To: PAL who wrote (1842)8/9/2001 10:13:38 AM
From: edamo  Read Replies (1) | Respond to of 5205
 
paul....and silly me thought you had overdosed on krispy kreme donuts!

thanks, hope all is well...



To: PAL who wrote (1842)8/9/2001 1:18:16 PM
From: Uncle Frank  Read Replies (3) | Respond to of 5205
 
>> operate on an excellent company which has great management, is dominant in the field with growing demand. Concentrate on that company and notice its fluctuation. There is no need to spread yourself to thin by monitoring many companies with the hope that one will hit home run.

Wise words, PAL. Some of our fellow dummies seem to be spreading themselves very thin.

>> The buy/write approach is OK as long as the market just goes sideways.

My concern about the buy-write approach is that it seems to focus on stocks with the highest premiums rather than stocks with the highest prospects. This original thrust of this thread was to discuss covered call plays that long term investors could safely employ to generate an income stream from their core holdings. But as membership has expanded the range of interest has expanded to include buy-write, shorting puts, spreads, writing naked calls, etc. The pattern is reminiscent of another thread, Gorilla and King Options, that drifted from conservative origins to become a virtual casino and a social disaster :-(.

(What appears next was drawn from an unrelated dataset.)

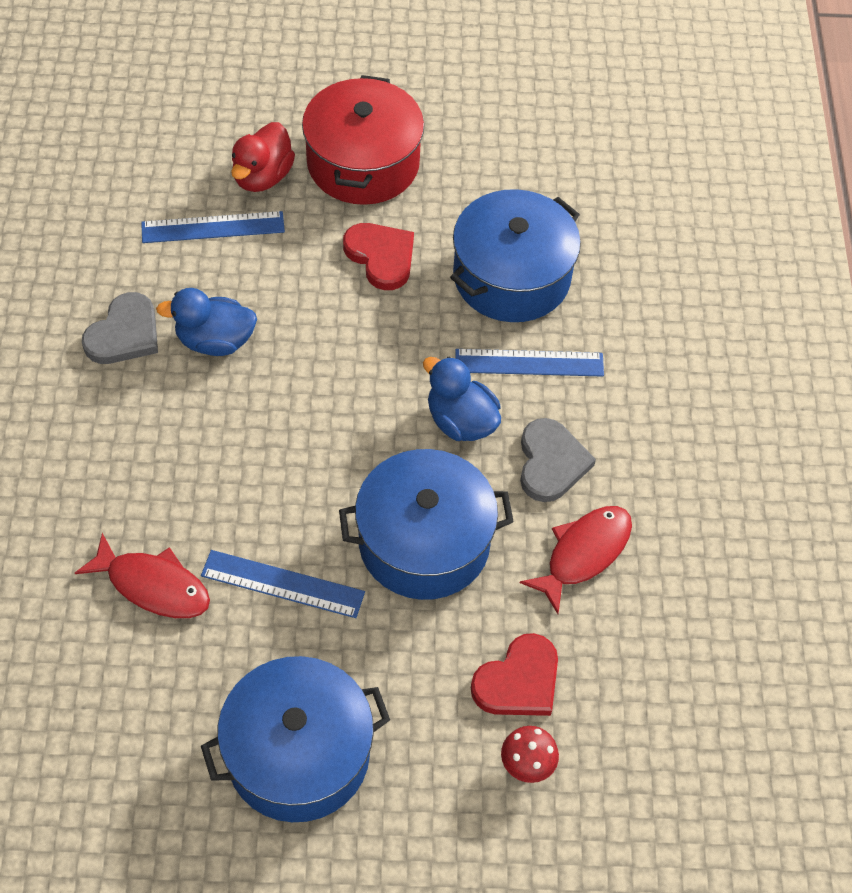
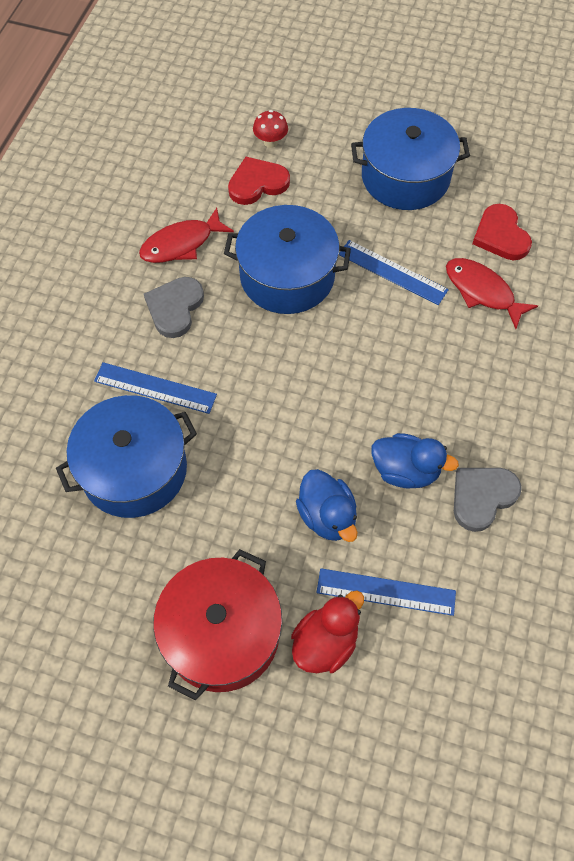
camera: 160 degrees left, 5 degrees up
red heart [343,223,414,290] -> red heart moved to [473,204,532,260]
blue duck [423,356,501,441] -> blue duck moved to [296,469,357,542]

>> have the capacity to take assignment.

That's never an issue for covered call writers.

uf



To: PAL who wrote (1842)8/10/2001 6:08:58 PM
From: BDR  Read Replies (2) | Respond to of 5205
 
<<Remember when someone suggested to buy/write elon when it was in the 80's. Even then the suggestion was that you leverage by using margin and write calls on the double number of shares. If someone took that advice and did not cover soon enough, the amount of beatings was severe.>>

If you don't have a link to the post that you have referred to several times now, do you recall which thread it was on and about when the recommendation was made? The reason I am asking is because you have referenced this advice several times as an example of the risks of covered call writing. Certainly buying a stock then tripling the amount held using margin and writing calls against the position is a risky proposition. But if the person lost money when the stock fell it was because of 1) use of margin and 2) immobilization by fear or panic as the stock fell (not alone there). The fatal flaw in the strategy was over commitment to a single stock using margin, not the covered call aspect.

I am trying to understand what relevance the example has to what has been discussed here over the last several months. You have thrown the example in the face of several people who have stated a preference for covered call writing. I don't recall anyone here advocating using margin. And we agreed a long time ago that covered calls offered poor protection against a massive decline in stock price. There are other better strategies for that, if only we could be perspicacious enough to put them to use at an appropriate time. Most of us are trying to generate some income from our current (much diminished) portfolios. Of course, if you had read through the thread before forming your opinions about the participants, you would know all that.